“Wir sehen bei der elektrischen Automatisierung erste positive Zeichen am Konjunktur-Horizont. Der freie Fall der Auftragseingänge scheint zu Ende zu sein”, so die Einschätzung von Roland Bent, Vorstandsmitglied des ZVEI-Fachverbandes Automation auf der Messe SPS/IPC/DRIVES in Nürnberg. Der Konjunkturverlauf lasse hoffen. “Für 2010 stellen wir uns auf ein kleines Wachstum ein, basierend auf dem niedrigen Niveau von 2009.” Bis zum Jahresende 2009 erwarteten die deutschen Unternehmen der elektrischen Automatisierungstechnik zunächst noch einen Umsatzrückgang von insgesamt 20 bis 25 Prozent gegenüber dem Vorjahr. 2008 konnte noch ein einstelliges Wachstum auf knapp 46 Mrd. Euro ausgewiesen werden. Jedoch hatte die Wirtschaftskrise die Unternehmen im letzten Quartal 2008 bereits erfasst.
Der Rückgang der Umsätze in der Automatisierungstechnik sowohl im Inland als auch im Export um etwa ein Fünftel bis ein Viertel in den ersten sechs Monaten 2009 unterstreiche die Globalität des Abschwungs, erläuterte Bent. Mit einer Exportquote von 78 Prozent bleibe Deutschland dennoch der weltgrößte Exporteur elektrischer Automatisierungstechnik.
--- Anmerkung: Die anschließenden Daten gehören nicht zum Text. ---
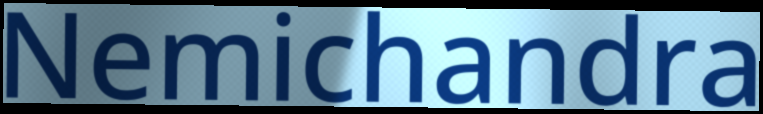
NemichandraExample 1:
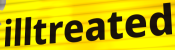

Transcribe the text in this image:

illtreated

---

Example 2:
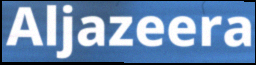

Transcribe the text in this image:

Aljazeera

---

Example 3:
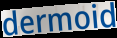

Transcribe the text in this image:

dermoid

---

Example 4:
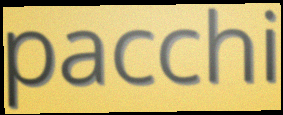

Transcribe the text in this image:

pacchi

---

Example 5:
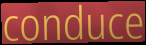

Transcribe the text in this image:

conduceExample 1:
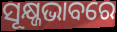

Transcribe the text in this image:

ସୂକ୍ଷ୍ଜଭାବରେ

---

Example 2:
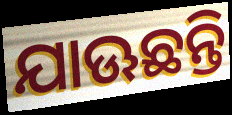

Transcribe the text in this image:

ଯାଊଛନ୍ତି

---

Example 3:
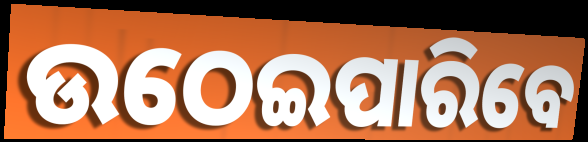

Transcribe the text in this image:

ଉଠେଇପାରିବେ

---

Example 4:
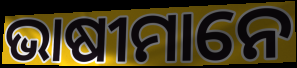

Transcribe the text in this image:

ଭାଷୀମାନେ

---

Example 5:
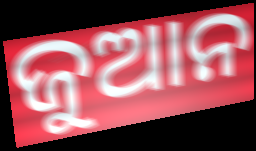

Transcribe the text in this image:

ଜୁଆନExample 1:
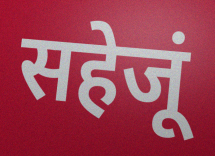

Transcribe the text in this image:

सहेजूं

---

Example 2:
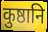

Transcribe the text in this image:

कुष्ठानि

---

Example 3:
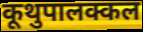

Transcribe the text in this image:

कूथुपालक्कल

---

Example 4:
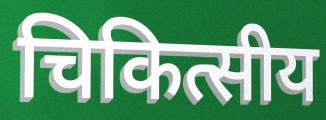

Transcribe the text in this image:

चिकित्सीय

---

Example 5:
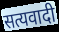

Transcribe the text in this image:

सत्यवादी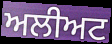
ਅਲੀਅਟ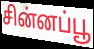
சின்னப்பூ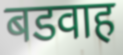
बडवाहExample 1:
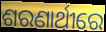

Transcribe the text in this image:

ଶରଣାର୍ଥୀରେ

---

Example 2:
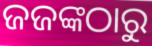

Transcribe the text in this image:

ଜଜଙ୍କଠାରୁ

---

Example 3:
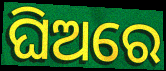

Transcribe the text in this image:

ଘିଅରେ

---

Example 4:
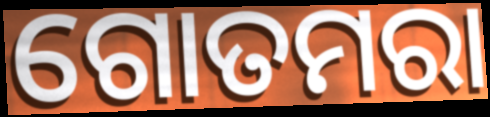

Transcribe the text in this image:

ଗୋତମରା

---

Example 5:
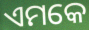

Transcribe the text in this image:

ଏମକେ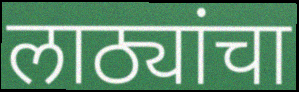
लाठ्यांचा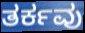
ತರ್ಕವು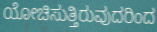
ಯೋಚಿಸುತ್ತಿರುವುದರಿಂದ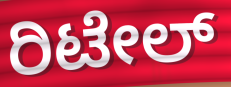
ರಿಟೇಲ್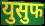
युसुफ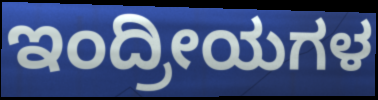
ಇಂದ್ರೀಯಗಳ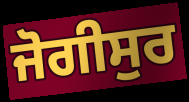
ਜੋਗੀਸੁਰ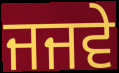
ਜਜਵੇ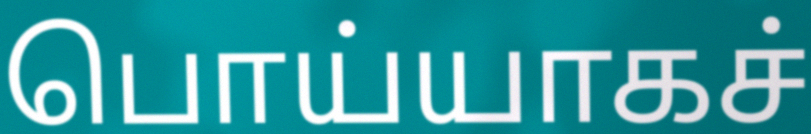
பொய்யாகச்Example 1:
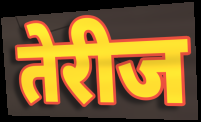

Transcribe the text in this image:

तेरीज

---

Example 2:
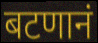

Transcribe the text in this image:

बटणानं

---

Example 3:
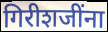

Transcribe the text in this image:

गिरीशजींना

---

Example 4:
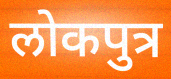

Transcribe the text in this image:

लोकपुत्र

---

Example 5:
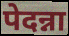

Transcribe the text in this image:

पेदन्ना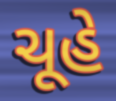
ચૂહે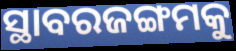
ସ୍ଥାବରଜଙ୍ଗମକୁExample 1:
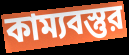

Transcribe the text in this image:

কাম্যবস্তুর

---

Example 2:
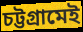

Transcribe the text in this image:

চট্টগ্রামেই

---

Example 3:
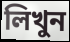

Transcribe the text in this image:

লিখুন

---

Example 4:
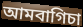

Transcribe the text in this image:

আমবাগিচা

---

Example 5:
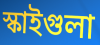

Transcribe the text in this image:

স্কাইগুলাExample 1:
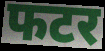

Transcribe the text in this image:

फटर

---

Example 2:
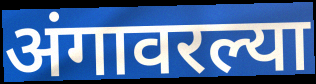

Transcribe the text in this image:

अंगावरल्या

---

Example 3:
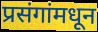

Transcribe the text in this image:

Industrie sieht sich als Umweltschutz-Treiber
Mit der Öko-Desingn Richtlinie der EU werde nach Worten von Günter Baumüller, Vorstandsmitglied im ZVEI-Fachverband Automation, ein Paradigmenwechsel eingeläutet. Sie mache die Rolle der Industrie bei der Realisierung von Energieeinspar-Maßnahmen deutlich. “Als Folge dieser Verordnung werden beispielsweise bei Antrieben riesige Energieeffizienzpotenziale gehoben. Das Potenzial pro Jahr ist hier 23 Mio. t CO2-Emissionsminderung”. Der von der EU vorgeschriebene Wechsel zu höheren Energieeffizienzklassen erfordere hohe Investitionen in die Entwicklung. “Die klaren Vorgaben aus Brüssel geben uns dafür Planungssicherheit”, so Baumüller.
Langfristige Wachstumserwartungen
Auf lange Sicht wird weiteres Wachstum der elektrischen Automatisierung durch Investitionen in Energiespartechniken und in erforderliche Infrastruktur-Einrichtungen erwartet. Dazu gehören z.B. die Wasser- und Abwassertechnologie und Energietechnik. Das ist auch das Ergebnis der aktuellen ZVEI-Studie “Integrierte Technologie-Roadmap Automation 2010+”. Bent betonte: “Milliardenschwere Projekte in diesen Bereichen sind durch die Krise aufgeschoben, aber nicht aufgehoben. Die Automatisierungstechnik wird davon überproportional profitieren.”